Nota - Questo comunicato è stato pubblicato integralmente come contributo esterno. Questo contenuto non è pertanto un articolo prodotto dalla redazione di LivornoToday

Riceviamo e pubblichiamo un comunicato da parte di Confesercenti che formula precise richieste al presidente della Regione e al prefetto riguardo la necessità di far ripartire alcune categorie del commercio, del turismo e dei servizi. 

Fase 2, la rabbia di parrucchieri e centri estetici: "Abbandonati dallo Stato, nessuna indicazione su come riaprire"

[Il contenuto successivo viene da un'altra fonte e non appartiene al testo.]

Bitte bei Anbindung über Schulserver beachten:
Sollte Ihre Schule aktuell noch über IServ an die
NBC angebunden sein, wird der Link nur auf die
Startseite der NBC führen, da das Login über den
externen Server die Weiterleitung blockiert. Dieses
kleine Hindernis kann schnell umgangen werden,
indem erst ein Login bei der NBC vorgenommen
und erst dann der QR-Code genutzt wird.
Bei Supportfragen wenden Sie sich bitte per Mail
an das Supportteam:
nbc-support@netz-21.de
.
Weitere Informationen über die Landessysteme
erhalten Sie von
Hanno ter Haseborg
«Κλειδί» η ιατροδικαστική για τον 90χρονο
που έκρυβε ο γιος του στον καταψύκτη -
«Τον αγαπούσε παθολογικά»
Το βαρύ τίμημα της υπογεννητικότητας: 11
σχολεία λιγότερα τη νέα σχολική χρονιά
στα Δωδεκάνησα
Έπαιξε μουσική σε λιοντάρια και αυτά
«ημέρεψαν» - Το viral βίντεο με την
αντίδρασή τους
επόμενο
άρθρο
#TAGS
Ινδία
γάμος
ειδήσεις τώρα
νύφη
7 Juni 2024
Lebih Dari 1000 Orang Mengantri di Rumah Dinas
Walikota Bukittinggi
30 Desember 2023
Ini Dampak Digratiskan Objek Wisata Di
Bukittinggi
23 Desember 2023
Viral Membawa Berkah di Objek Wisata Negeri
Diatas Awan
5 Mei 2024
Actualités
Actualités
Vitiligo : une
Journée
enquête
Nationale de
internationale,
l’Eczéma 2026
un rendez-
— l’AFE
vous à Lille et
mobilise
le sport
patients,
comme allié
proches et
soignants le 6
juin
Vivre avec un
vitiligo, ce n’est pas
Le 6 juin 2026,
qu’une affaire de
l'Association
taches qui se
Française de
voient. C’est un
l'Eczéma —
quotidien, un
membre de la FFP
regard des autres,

Il tempo delle parole è finito, vogliamo ripartire, ma vogliamo ripartire in sicurezza e sapere con certezza come dobbiamo aprire. Abbiamo chiesto al Presidente della Regione Toscana ed al Prefetto l'apertura in tempi brevissimi per tutte le categorie del commercio del turismo e dei servizi che possono rispettare le attuali normative di sicurezza. Abbiamo chiesto di attivare immediatamente i protocolli e le procedure per quelle tipologie di attività che per loro natura necessitano di adempimenti specifici quali ristorazione, settore turistico, mercati, fiere, parrucchieri ed estetiste

"Purtroppo ci sono nubi nere all'orizzonte perché le nostre imprese dovranno confrontarsi con sanificazione, distanziamento, clienti ridotti al minimo, diffidenza, incertezze normative. Abbiamo fornitori, utenze, tasse e debiti da pagare. Riaprire non ci basterà per vivere: davanti a noi avremo lunghi mesi di ricavi fortemente ridotti e l'agonia delle nostre imprese può diventare l'agonia del Paese, delle città, dei centri abitati che resteranno senza luci e senza lavoro. I provvedimenti finora emanati dal governo sono stati assolutamente insufficienti ed inadeguati. Il bonus di 600 euro, che peraltro a molti non ancora arrivato, è stato un'offesa alla nostra dignità di imprenditori. Per tutte le imprese che stanno subendo questa chiusura forzata la Confesercenti ha chiesto al governo indennizzi a fondo perduto, credito bancario senza dover mendicare con le Banche, cassa integrazione più lunga, sospensione e riduzione della tassazione.
Abbiamo dipendenti che per noi sono dei figli, degli amici delle persone di famiglia a cui non potremo garantire il posto di lavoro. 

Le richieste di Confesercenti a sostegno delle imprese:

  • Forte riduzione della tari
  • Annullamento o al più una riparametrazione della Tosap per i periodi non lavorati
  • Ampliamento gratuito del suolo pubblico in concessione ai pubblici esercizi stabilendo, fin da subito, modalità e regole per ottenerlo
  • Previsione di risorse per il sostegno al pagamento dei canoni di locazione per le attività commerciali ancora chiuse
  • Azzeramento della tassa di soggiorno e della tassa sulla pubblicità
  • Un forte snellimento delle procedure burocratiche per ottenere quello che ci serve per sopravvivere

"Alle amministrazioni comunali chiediamo un atto di coraggio - conclude la Presidente - .Vogliamo vivere, se chiude il commercio chiudono le città".